I have no foolproof mechanism to counteract this knee-jerk reaction but I’m slowly learning how to move past it. I try, as far as I can to not judge my fellow parent too harshly.
When I hear about all day toddler movie marathons to cope with the pressures of raising a newborn or dealing with sickness (there are no sick days for mums – unless they’re in daycare), I salute the mother and congratulate her for her ingenious plan and her luck that she has a child with the attention span to sit through a movie. I know the situation isn’t entirely desirable but survival is the key and as in life and child-birth, there are no medals for doing things the hard way. In fact, the result of too much self-imposed pressure can be serious damage to your mental health. I’m not saying that people who don’t let their kids watch TV will all get depressed, but I AM saying, don’t hate on people who do and more importantly, don’t hate on yourself if you do.

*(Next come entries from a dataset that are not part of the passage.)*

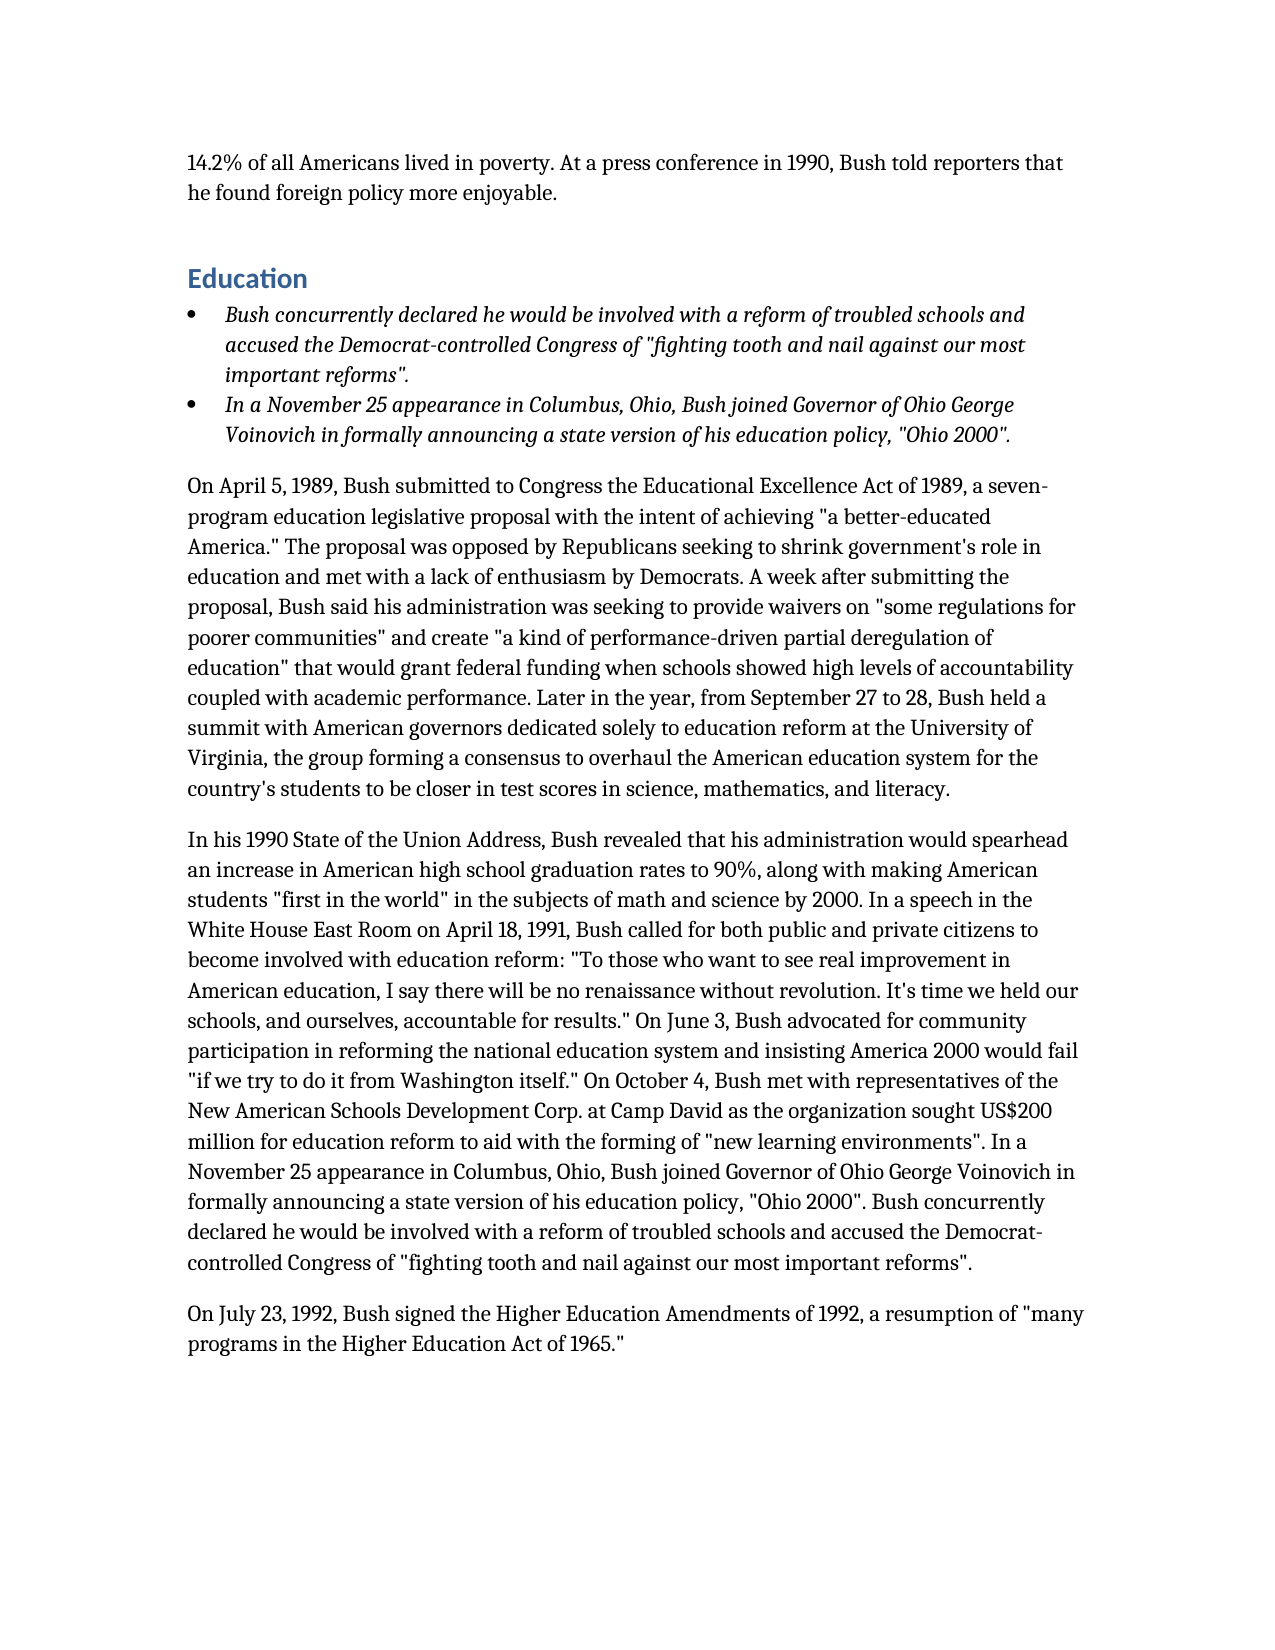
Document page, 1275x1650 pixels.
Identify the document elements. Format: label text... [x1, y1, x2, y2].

text 14.2% of all Americans lived in poverty. At a press conference in 1990, Bush told reporters that he found foreign policy more enjoyable. [187, 150, 1087, 207]
text On July 23, 1992, Bush signed the Higher Education Amendments of 1992, a resumption of "many programs in the Higher Education Act of 1965." [187, 1300, 1087, 1357]
text On April 5, 1989, Bush submitted to Congress the Educational Excellence Act of 1989, a seven-program education legislative proposal with the intent of achieving "a better-educated America." The proposal was opposed by Republicans seeking to shrink government's role in education and met with a lack of enthusiasm by Democrats. A week after submitting the proposal, Bush said his administration was seeking to provide waivers on "some regulations for poorer communities" and create "a kind of performance-driven partial deregulation of education" that would grant federal funding when schools showed high levels of accountability coupled with academic performance. Later in the year, from September 27 to 28, Bush held a summit with American governors dedicated solely to education reform at the University of Virginia, the group forming a consensus to overhaul the American education system for the country's students to be closer in test scores in science, mathematics, and literacy. [187, 473, 1087, 802]
subtitle Education [187, 260, 1087, 296]
list Bush concurrently declared he would be involved with a reform of troubled schools and accused the Democrat-controlled Congress of "fighting tooth and nail against our most important reforms". [187, 301, 1087, 388]
text In his 1990 State of the Union Address, Bush revealed that his administration would spearhead an increase in American high school graduation rates to 90%, along with making American students "first in the world" in the subjects of math and science by 2000. In a speech in the White House East Room on April 18, 1991, Bush called for both public and private citizens to become involved with education reform: "To those who want to see real improvement in American education, I say there will be no renaissance without revolution. It's time we held our schools, and ourselves, accountable for results." On June 3, Bush advocated for community participation in reforming the national education system and insisting America 2000 would fail "if we try to do it from Washington itself." On October 4, Bush met with representatives of the New American Schools Development Corp. at Camp David as the organization sought US$200 million for education reform to aid with the forming of "new learning environments". In a November 25 appearance in Columbus, Ohio, Bush joined Governor of Ohio George Voinovich in formally announcing a state version of his education policy, "Ohio 2000". Bush concurrently declared he would be involved with a reform of troubled schools and accused the Democrat-controlled Congress of "fighting tooth and nail against our most important reforms". [187, 826, 1087, 1276]
list In a November 25 appearance in Columbus, Ohio, Bush joined Governor of Ohio George Voinovich in formally announcing a state version of his education policy, "Ohio 2000". [187, 392, 1087, 448]
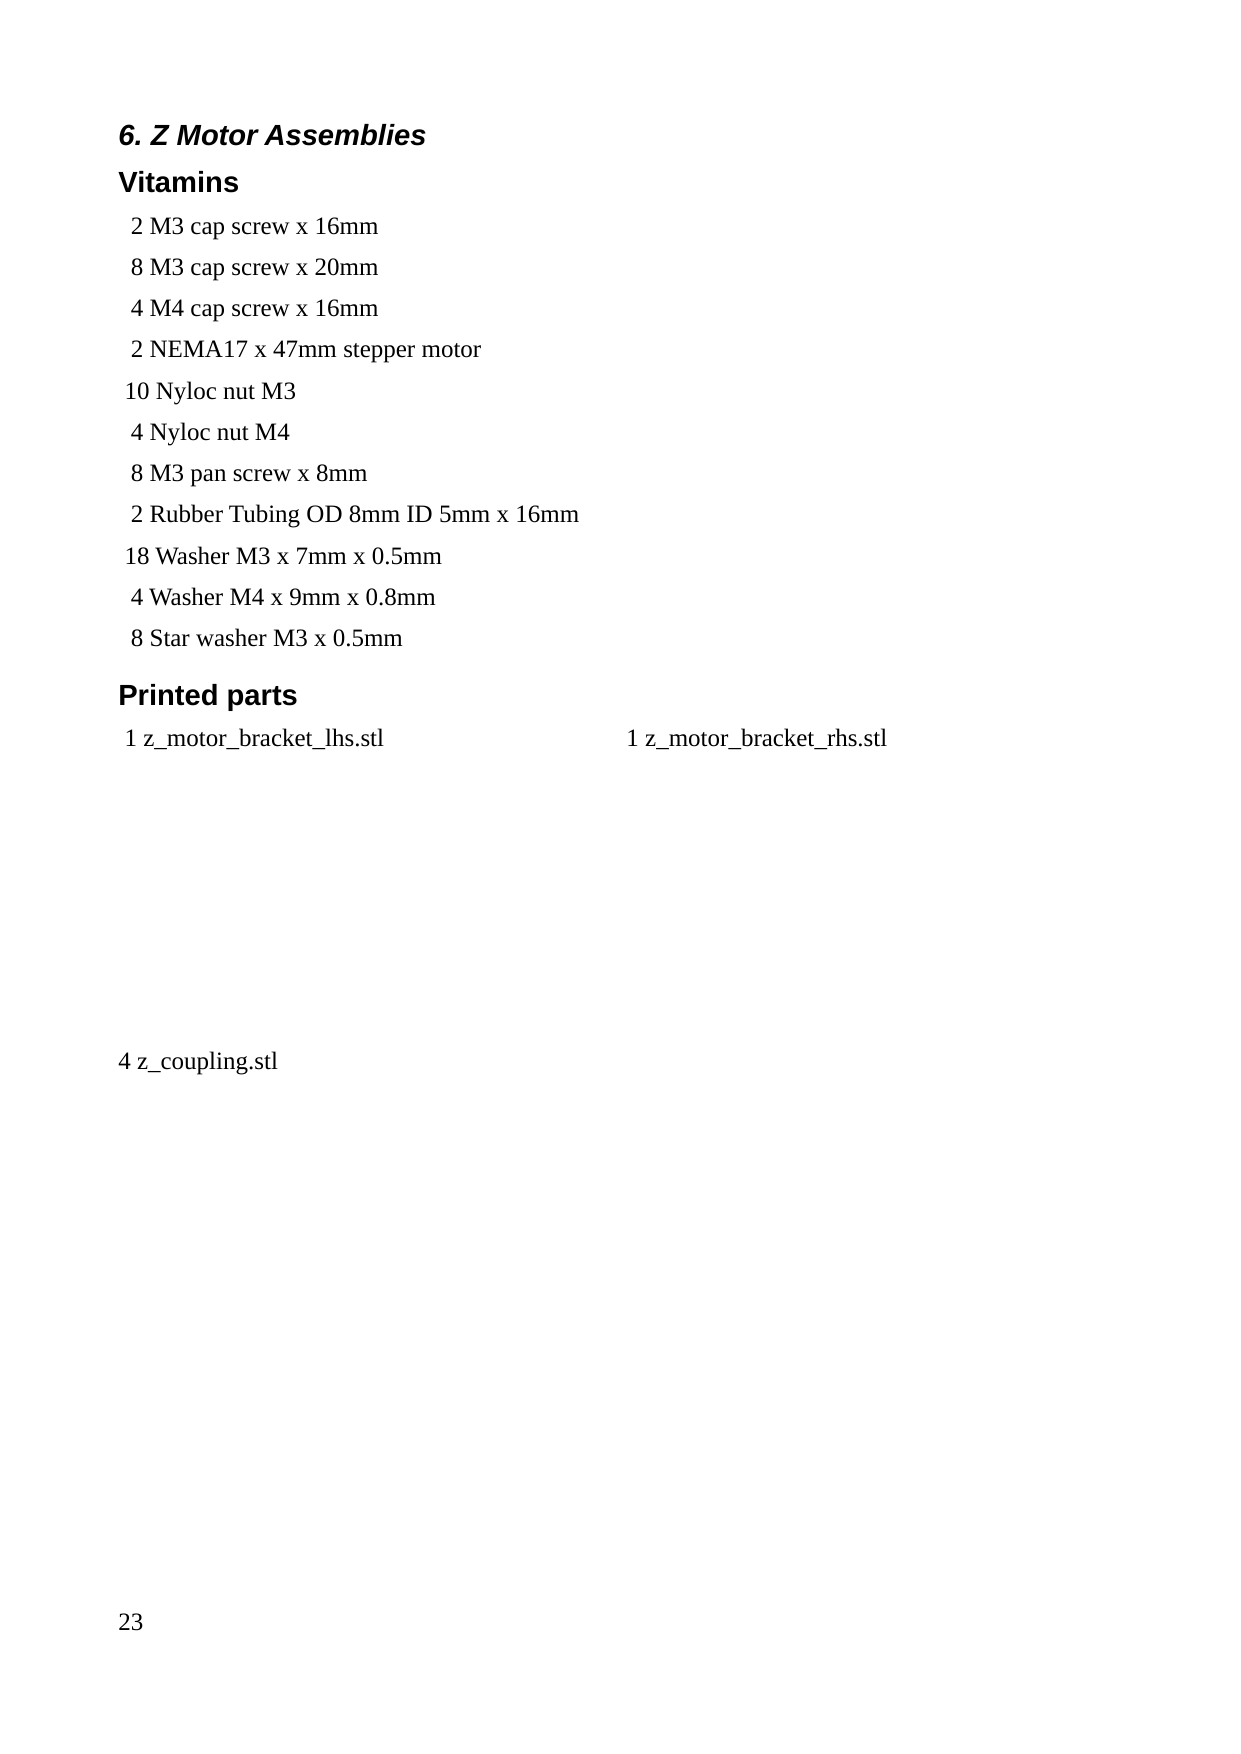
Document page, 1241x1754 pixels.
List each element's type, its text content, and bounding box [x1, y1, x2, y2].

text 4 Washer M4 x 9mm x 0.8mm [118, 582, 1122, 611]
table_cell 4 z_coupling.stl [118, 1046, 620, 1339]
text 2 NEMA17 x 47mm stepper motor [118, 334, 1122, 363]
subtitle Printed parts [118, 678, 1122, 712]
text 2 M3 cap screw x 16mm [118, 211, 1122, 239]
subtitle Z Motor Assemblies [118, 118, 1122, 152]
text 10 Nyloc nut M3 [118, 376, 1122, 404]
text 18 Washer M3 x 7mm x 0.5mm [118, 541, 1122, 569]
text 8 Star washer M3 x 0.5mm [118, 623, 1122, 652]
text 8 M3 pan screw x 8mm [118, 458, 1122, 487]
table_cell [620, 1046, 1122, 1339]
subtitle Vitamins [118, 165, 1122, 199]
table_header 1 z_motor_bracket_lhs.stl [118, 724, 620, 1046]
text 8 M3 cap screw x 20mm [118, 252, 1122, 281]
text 2 Rubber Tubing OD 8mm ID 5mm x 16mm [118, 499, 1122, 528]
text 4 Nyloc nut M4 [118, 417, 1122, 446]
text 4 M4 cap screw x 16mm [118, 293, 1122, 322]
table_header 1 z_motor_bracket_rhs.stl [620, 724, 1122, 1046]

I buy lots of pre-packaged baby food and snacks. B will eat toast or porridge for breakfast on weekends but when I’ve got to get out of the house by 8am for childcare drop-off etc I am more than happy to see him suck down a tube of bircher muesli or yogurt with oats filling his gorgeous little tummy in 30 seconds or less. I’m not ashamed of the separately wrapped baby bickies, crackers or fruit bars that I can toss in the nappy bag and use to bribe B back into his pram or car seat when we have to go. I greatly appreciate hearing tips or tricks but…lets be honest if you are going to give me a recipe for home made, sugar free, organic, freezable baby cakes, unless you are actually giving them to me, B will probably never taste them.
I do what I can to try and take the healthy options and keep B busy doing things he loves – like going to the park 3 times a day or sitting on the kitchen floor surrounded by a pile of ‘cooks’ (saucepans). But I won’t hold myself to any standard that stresses me to the point that I compromise the actual practical aspects of parenting my child.
I used to get so obsessed by the notion that I was less of a mother if I didn’t put in the “hard yards” and spend hours trying to get B to settle by himself in his cot for his nap (still unheard of in our house). It got to the point where I actually found myself losing my temper with him after 90 minutes of persisting. At this point I thought WTF am I doing this for? Who am I trying to impress? There was no one else who was a part of the process and so, I surmised, there was no one else with the right to an opinion.
Just like that, I bundled B into the car and drove around the block a few times until he conked out and I lovingly carried my sleeping bundle of joy back inside to his cot, inhaled his calm sleeping baby scent and chilled out on the couch for an hour or so while he napped.
If I’m too busy, too angry or too worried about mess to roll on the floor and kiss my baby’s chubby cheeks until he screams with laughter, then its time to cut myself some slack. I’m getting better at it too. Now, I know that some people hold themselves together by clinging to structure and measuring themselves against certain standards but I hope for their sake that when the chips are down they’ll throw some Peppa pig at the situation and enjoy whatever moments of peaceful parenting they can get.